Right in front of the stadium, fans flocked to take a picture with Tyler Nelson of Fayetteville.

That might have had something to do with what he wore: A head-to-toe Darth Vader costume, complete with respirator breathing noises, and carrying a sign, “Luuuke protect this house!” referring to popular linebacker Luke Kuechly.

It’s the playoffs, Nelson said. The team needs a win and he felt inspired, so he dressed up.

There was a small but healthy mix of 49ers fans at the stadium as well, including Weston Smith and his fiancee, Jennifer Ostroski, of Brick, N.J. On their first date, Ostroski said she loved the 49ers. “I thought she was kidding,” said Smith, smiling.

Jim and Lori Henry came from Atlantic City, N.J., to watch their 49ers – Lori had surprised her husband with the tickets.

The couple had been engaged for seven years before they finally got married.

“I married her for a reason,” said Jim Henry. “If I had known this (playoff ticket) was the reason, I would’ve caved much, much sooner.”

Across the street from the stadium, a Hare Krishna family sat cross-legged on the ground, banging a drum and chanting God’s name, as they usually do before and after Panthers games.

They weren’t going inside the stadium, however, said Devaprastha Dasa. “We don’t really watch football but we’re from Charlotte, so I guess we’ll support the Panthers today.”

After the loss, the parts of uptown closest to the stadium were mostly quiet.
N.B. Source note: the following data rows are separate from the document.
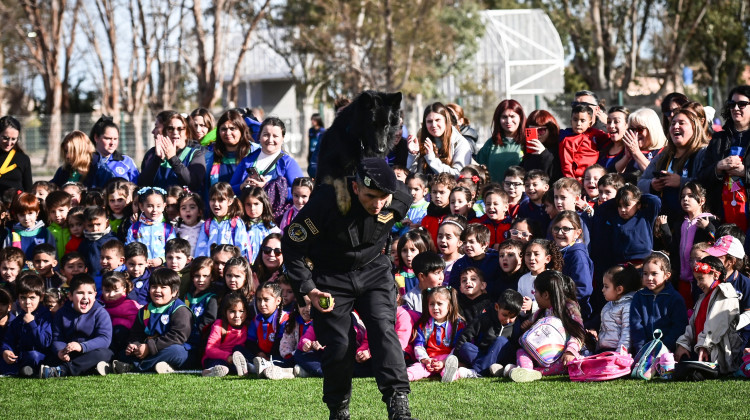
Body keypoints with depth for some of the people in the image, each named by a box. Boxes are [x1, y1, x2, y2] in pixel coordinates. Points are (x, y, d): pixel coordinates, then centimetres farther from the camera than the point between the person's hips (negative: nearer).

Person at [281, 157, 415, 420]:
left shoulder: (401, 201, -18)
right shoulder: (327, 201, -30)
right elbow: (291, 244, -19)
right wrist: (307, 289, -25)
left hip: (374, 271, 2)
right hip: (331, 277, -2)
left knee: (383, 330, -18)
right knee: (338, 345, -6)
A few San Francisco fans gathered near Romare Bearden Park, dancing to celebrate their team’s victory as smoke wafted from a large grill. Children in football jerseys tossed a football back and forth.

And a man stood just a block away from Bank of America, trying the unload the last few “Go Panthers” towels, which sold for $10 before the game. They were $2, he told passersby, “the cheapest price you’ll find until next season.”